We’ve been working with David W. Hogg on “How to find gaps” (or under-densities) in a data-set. Our current method relies on having a twice-differentiable density estimator (see the previous post), namely a KDE using a quartic kernel, and some KDTree tricks for rapidity (it works! So fast!).
We can find the “critical points” (minima, maxima, saddle points) using the Hessian (second derivative) of the estimated densities (i.e. on a grid). And from each of these critical points, we can also trace the “paths” going down the density gradient. Now, we need to figure out what metric(s) will best characterize the “gappiness” of a point(critical or on a path) for selection.

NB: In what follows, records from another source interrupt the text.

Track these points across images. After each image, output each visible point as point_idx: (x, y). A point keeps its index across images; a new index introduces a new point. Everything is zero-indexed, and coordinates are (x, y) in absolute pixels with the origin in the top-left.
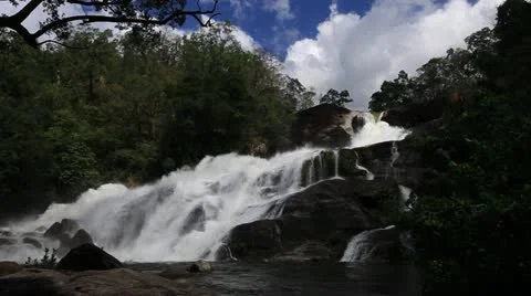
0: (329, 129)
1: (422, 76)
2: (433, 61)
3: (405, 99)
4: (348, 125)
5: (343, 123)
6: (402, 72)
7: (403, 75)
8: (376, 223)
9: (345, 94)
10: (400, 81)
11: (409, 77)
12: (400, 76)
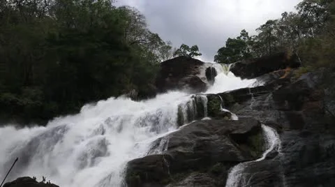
0: (187, 78)
1: (260, 35)
2: (269, 22)
3: (245, 54)
4: (202, 75)
5: (199, 73)
6: (244, 31)
7: (244, 33)
8: (248, 157)
9: (195, 48)
10: (242, 38)
11: (249, 35)
12: (242, 35)
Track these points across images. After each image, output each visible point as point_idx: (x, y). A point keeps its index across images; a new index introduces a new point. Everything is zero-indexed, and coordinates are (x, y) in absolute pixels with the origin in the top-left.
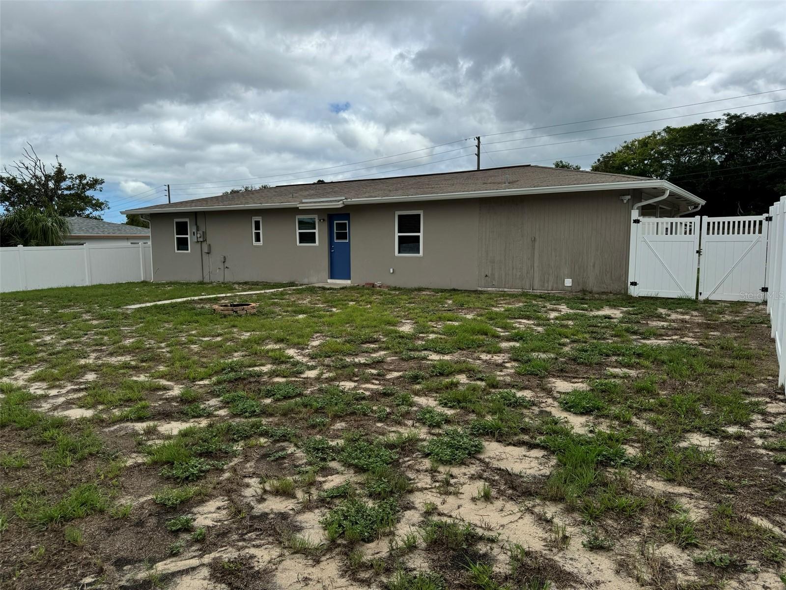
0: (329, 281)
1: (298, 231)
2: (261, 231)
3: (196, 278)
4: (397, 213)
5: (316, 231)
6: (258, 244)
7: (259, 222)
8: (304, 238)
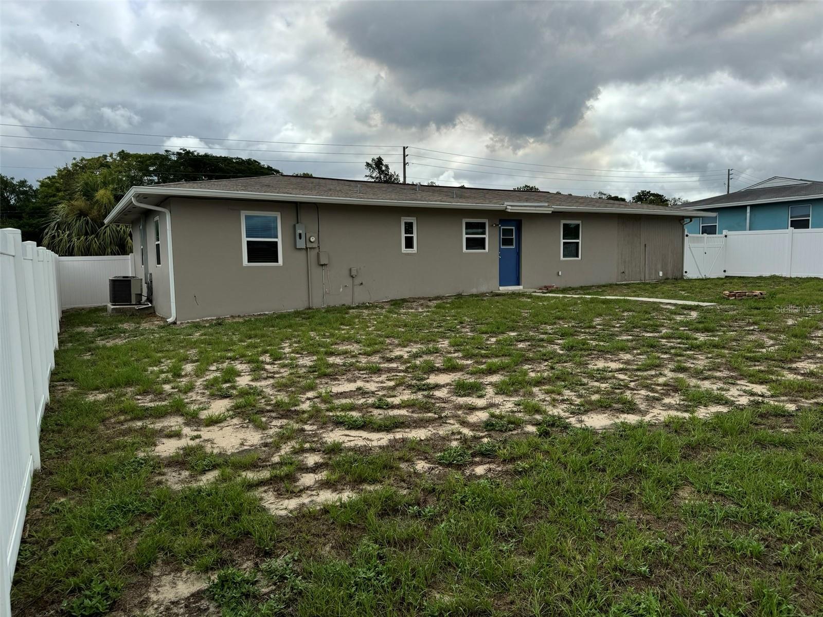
0: (501, 288)
1: (465, 236)
2: (415, 235)
3: (294, 302)
4: (563, 222)
5: (486, 236)
6: (409, 251)
7: (412, 224)
8: (472, 244)
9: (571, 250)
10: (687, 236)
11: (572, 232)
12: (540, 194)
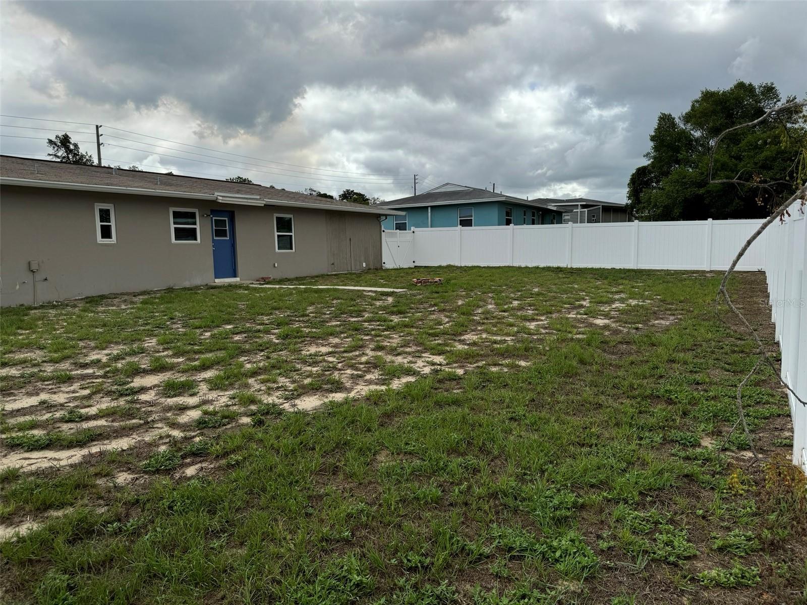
0: (217, 281)
2: (113, 224)
4: (276, 215)
5: (198, 227)
6: (106, 241)
7: (108, 211)
8: (182, 234)
9: (286, 243)
10: (384, 231)
11: (284, 225)
12: (254, 186)
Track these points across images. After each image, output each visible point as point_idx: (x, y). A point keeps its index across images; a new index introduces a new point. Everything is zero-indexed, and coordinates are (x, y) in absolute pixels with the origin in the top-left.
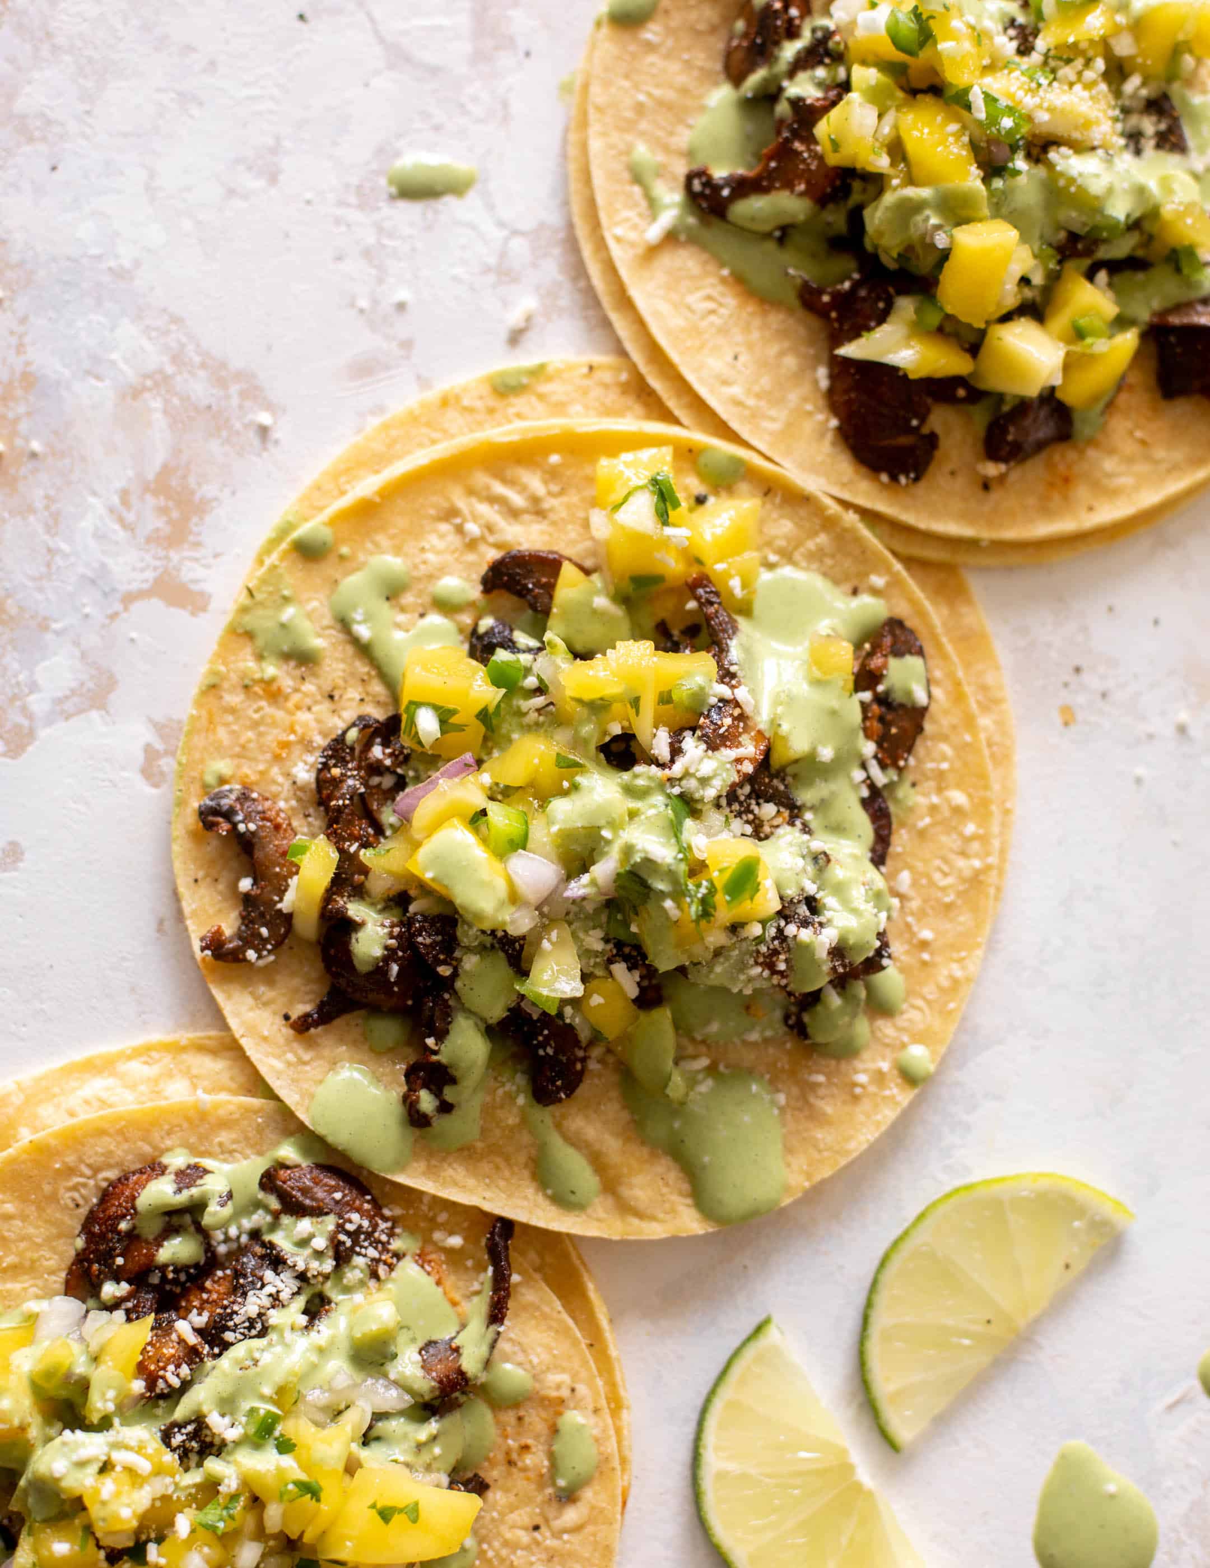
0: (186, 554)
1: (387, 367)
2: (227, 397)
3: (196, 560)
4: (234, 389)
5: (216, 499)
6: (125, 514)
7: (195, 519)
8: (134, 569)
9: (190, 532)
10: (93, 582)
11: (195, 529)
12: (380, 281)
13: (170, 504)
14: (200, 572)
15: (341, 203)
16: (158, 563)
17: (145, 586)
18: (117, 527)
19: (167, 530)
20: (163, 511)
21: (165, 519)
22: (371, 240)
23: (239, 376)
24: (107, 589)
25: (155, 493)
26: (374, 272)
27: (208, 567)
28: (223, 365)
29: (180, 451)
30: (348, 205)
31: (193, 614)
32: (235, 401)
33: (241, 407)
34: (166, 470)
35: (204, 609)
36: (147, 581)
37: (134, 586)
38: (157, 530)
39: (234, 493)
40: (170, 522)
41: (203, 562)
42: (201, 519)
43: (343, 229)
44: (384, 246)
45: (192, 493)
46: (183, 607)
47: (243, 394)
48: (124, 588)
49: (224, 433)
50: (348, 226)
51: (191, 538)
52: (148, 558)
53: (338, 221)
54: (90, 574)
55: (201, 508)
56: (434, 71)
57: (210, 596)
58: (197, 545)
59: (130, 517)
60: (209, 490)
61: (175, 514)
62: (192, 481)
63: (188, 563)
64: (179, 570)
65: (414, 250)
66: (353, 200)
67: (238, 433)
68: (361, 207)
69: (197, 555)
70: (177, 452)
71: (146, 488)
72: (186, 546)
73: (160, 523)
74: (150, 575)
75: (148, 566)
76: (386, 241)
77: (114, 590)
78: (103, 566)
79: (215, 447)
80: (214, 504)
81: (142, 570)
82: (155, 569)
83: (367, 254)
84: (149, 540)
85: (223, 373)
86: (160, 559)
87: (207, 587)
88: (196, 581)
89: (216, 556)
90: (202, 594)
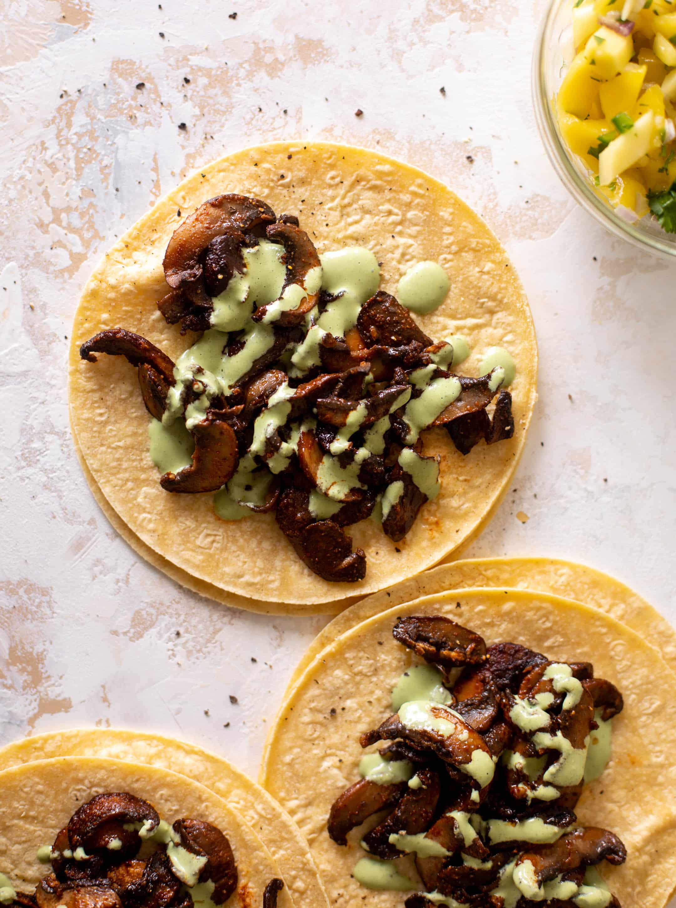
0: (45, 685)
1: (89, 539)
2: (20, 597)
3: (53, 685)
4: (21, 592)
5: (45, 650)
6: (5, 682)
7: (40, 666)
8: (25, 706)
9: (42, 673)
10: (9, 723)
11: (43, 671)
12: (60, 497)
13: (24, 665)
14: (58, 690)
15: (19, 469)
16: (35, 697)
17: (36, 711)
18: (5, 690)
19: (29, 678)
20: (23, 670)
21: (26, 673)
22: (44, 479)
23: (20, 583)
24: (18, 723)
25: (14, 664)
26: (55, 494)
27: (60, 685)
28: (9, 583)
29: (13, 637)
30: (24, 467)
31: (67, 712)
32: (25, 597)
33: (30, 599)
34: (12, 650)
35: (70, 706)
36: (35, 708)
37: (31, 714)
38: (25, 681)
39: (51, 643)
40: (29, 673)
41: (57, 684)
42: (43, 664)
43: (27, 481)
44: (52, 478)
45: (31, 653)
46: (59, 711)
47: (26, 592)
48: (25, 718)
49: (29, 616)
50: (28, 478)
51: (44, 676)
52: (30, 698)
53: (22, 479)
54: (6, 720)
55: (40, 658)
56: (25, 374)
57: (70, 699)
58: (49, 677)
59: (9, 682)
60: (39, 648)
61: (29, 669)
62: (27, 647)
63: (48, 689)
64: (47, 695)
65: (68, 472)
66: (23, 464)
67: (36, 612)
68: (29, 465)
69: (52, 682)
70: (12, 638)
71: (8, 664)
72: (43, 681)
73: (25, 677)
74: (35, 704)
75: (31, 701)
76: (51, 476)
77: (22, 721)
78: (10, 712)
79: (29, 625)
80: (45, 653)
81: (30, 705)
82: (35, 700)
83: (46, 487)
84: (24, 688)
85: (11, 586)
86: (35, 694)
87: (65, 695)
88: (59, 695)
89: (61, 678)
90: (65, 700)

The above plot shows the galactocentric radial vs azimuthal velocities for ~90,000 nearby stars from Gaia data, courtesy of Jason Hunt (thanks!). The white dots circled in black as the “best” critical points selected based on the first (largest) eigenvalue of the Hessian. Their respective paths are colored in shades of green (based on the value of largest eigenvalue as well). This criterion should account for the “steepness” of a gap (I think?). But we could do the selection on all the points (critical+paths, not all shown here). And we could also do it based on other criteria!
Other ideas on the to-do list are: looking at the stability of gaps with regard to the bandwidth, bootstrapping or resampling. And I guess we also need to check if we can get the pip name gappy. (Because gapy is already taken, unfortunately!)